NATIONAL VIEW: Trade war edges closer to reality

By ST. LOUIS POST-DISPATCH

As we understood President Donald Trump’s decision last Thursday to proceed with higher tariffs on steel and aluminum imported from American allies — Mexico, Canada and the European Union — the idea is to put pressure on Chinese manufacturers, who are exporting too many steel and aluminum products to the United States.

It didn’t work: China made it clear to U.S. negotiators over the weekend that it won’t be threatened into buying more U.S. goods.

Also over the weekend: Leaders of the six other G-7 nations meeting in Canada rebuked the U.S. for using bogus “national security” concerns to levy tariffs on its allies, saying such tariffs “undermine open trade and confidence in the global economy.”

That’s stern language by international norms. It means a global trade war that will devastate large parts of the U.S. economy is edging closer.

Trump’s approach appears to be driven by whim. He announced the steel and aluminum tariffs in March, then backed off. Now they’re on again. He threatened trade war with China all spring, then two weeks ago Treasury Secretary Steve Mnuchin said things were “on hold.” Now they’re on again, though U.S. markets appear to be betting Trump will back off. Ginning up uncertainty is no way to run an economy.

Trump’s decision to hit allies with 25 percent tariffs on steel and 10 percent on aluminum was met with cheers in the industrial Midwest. But those same states are full of farmers, who already are having trouble making ends meet. Any retaliatory tariffs on U.S. agricultural products will be disastrous, as farm state Republicans quickly pointed out.

“This is dumb,” said Sen. Ben Sasse, R-Neb. “Europe, Canada and Mexico are not China, and you don’t treat allies the same way you treat opponents.”

Even Missouri Republican Sen. Roy Blunt, who is usually loath to criticize the president, chimed in.

“We have a lot more people dependent on getting steel for the jobs they have than people that make steel,” Blunt said Thursday in Kansas City. “Automobiles and agriculture are almost always the first things where we get retribution. Those happen to be two of the things we’re really good at.”
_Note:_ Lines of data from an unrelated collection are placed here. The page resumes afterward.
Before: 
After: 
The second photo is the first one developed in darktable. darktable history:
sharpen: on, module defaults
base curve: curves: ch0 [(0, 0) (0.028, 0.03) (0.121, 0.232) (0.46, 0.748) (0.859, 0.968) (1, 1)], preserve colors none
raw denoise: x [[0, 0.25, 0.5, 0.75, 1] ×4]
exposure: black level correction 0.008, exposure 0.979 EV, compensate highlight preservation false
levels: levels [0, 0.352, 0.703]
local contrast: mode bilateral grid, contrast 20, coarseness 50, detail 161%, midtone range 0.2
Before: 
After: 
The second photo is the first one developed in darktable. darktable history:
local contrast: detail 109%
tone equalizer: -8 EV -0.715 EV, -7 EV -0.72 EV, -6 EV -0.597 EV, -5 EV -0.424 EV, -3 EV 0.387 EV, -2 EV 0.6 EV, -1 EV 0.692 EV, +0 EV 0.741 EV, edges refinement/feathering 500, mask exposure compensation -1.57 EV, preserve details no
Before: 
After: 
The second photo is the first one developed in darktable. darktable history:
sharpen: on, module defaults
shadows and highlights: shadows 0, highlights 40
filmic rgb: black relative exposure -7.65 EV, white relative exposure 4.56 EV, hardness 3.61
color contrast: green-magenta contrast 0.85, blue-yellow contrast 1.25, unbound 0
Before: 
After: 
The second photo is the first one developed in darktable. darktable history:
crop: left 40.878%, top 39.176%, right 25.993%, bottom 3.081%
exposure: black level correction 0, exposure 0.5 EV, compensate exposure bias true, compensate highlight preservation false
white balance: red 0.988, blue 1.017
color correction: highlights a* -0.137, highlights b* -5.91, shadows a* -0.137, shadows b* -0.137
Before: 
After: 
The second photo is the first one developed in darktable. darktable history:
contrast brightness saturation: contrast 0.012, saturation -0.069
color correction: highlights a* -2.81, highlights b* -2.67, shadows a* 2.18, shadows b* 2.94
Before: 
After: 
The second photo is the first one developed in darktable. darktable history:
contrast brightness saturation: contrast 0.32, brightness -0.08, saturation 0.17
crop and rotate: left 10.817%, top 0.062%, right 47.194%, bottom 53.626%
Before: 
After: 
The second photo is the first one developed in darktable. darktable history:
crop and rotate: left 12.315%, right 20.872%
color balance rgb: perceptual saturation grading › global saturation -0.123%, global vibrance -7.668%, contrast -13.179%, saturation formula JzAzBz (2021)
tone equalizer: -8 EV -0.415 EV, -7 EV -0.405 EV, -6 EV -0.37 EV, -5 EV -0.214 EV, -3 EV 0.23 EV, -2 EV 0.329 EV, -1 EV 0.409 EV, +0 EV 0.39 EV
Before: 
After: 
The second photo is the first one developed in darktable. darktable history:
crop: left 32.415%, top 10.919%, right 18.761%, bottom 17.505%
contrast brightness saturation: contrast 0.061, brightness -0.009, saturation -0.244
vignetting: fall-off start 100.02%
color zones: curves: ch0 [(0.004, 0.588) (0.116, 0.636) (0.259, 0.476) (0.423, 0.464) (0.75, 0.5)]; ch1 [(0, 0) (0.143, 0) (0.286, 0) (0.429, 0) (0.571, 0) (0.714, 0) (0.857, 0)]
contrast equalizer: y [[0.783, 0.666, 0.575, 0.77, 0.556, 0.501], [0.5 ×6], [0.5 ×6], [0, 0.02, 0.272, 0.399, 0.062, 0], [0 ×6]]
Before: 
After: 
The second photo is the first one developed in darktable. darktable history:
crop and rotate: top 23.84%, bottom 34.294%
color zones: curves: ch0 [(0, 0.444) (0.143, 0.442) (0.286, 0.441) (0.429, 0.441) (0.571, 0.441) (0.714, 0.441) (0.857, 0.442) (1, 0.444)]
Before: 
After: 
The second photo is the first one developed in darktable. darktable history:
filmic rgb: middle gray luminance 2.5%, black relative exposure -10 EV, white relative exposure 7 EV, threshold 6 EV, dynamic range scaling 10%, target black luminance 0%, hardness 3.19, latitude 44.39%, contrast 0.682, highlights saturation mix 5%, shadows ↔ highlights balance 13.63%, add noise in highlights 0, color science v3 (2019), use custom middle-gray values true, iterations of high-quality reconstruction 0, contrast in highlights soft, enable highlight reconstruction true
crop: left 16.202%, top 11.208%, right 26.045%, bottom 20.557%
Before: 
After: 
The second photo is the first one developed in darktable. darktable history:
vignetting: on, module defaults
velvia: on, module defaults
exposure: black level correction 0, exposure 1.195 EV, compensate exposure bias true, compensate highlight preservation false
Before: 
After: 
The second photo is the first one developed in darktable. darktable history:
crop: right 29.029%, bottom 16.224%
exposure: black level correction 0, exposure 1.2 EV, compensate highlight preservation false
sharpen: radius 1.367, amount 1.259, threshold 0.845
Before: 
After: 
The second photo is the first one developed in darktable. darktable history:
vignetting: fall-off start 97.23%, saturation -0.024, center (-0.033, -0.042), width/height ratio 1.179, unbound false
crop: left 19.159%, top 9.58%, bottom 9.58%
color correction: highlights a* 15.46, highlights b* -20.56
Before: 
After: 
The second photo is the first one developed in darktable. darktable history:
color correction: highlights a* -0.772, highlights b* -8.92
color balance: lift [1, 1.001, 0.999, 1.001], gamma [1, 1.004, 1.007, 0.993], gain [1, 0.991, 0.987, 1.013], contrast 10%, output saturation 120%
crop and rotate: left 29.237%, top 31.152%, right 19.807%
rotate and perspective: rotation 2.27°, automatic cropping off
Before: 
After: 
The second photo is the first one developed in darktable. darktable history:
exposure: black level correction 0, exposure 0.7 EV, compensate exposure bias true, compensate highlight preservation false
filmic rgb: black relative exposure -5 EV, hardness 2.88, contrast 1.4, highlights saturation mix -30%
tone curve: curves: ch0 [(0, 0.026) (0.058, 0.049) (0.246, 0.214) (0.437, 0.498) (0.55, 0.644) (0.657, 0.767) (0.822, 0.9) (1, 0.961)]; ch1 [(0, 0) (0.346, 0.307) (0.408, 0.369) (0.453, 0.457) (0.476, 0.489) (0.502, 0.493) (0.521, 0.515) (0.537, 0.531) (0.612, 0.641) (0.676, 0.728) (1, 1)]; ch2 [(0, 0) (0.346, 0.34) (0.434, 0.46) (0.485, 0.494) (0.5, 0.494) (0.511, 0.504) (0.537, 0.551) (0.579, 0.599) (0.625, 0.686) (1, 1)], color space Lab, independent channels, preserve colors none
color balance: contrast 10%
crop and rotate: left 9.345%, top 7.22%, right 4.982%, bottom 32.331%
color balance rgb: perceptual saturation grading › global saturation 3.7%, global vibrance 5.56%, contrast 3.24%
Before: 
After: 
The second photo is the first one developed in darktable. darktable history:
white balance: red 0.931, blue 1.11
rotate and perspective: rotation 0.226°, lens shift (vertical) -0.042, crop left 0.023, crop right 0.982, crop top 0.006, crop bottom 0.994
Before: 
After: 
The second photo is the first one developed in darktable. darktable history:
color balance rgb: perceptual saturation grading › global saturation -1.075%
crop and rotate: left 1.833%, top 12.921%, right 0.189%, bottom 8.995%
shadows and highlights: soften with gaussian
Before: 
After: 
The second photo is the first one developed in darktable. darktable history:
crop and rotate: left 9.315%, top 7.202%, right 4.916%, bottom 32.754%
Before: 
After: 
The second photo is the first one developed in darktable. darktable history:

Trump doesn’t seem to care that far more U.S. workers benefit from free trade than benefit from higher tariffs. He has said American farmers are “patriots” who won’t mind getting hammered by high tariffs. By one estimate, a trade war would cost the average U.S. family $210 a year, wiping out most benefits of the tax bill passed last December.

China may be a trade outlaw, but it holds $1.2 trillion in U.S. debt, and its support is critical for any deal the U.S. hopes to strike with North Korea. A calm and rational approach would work better than threats and belligerence.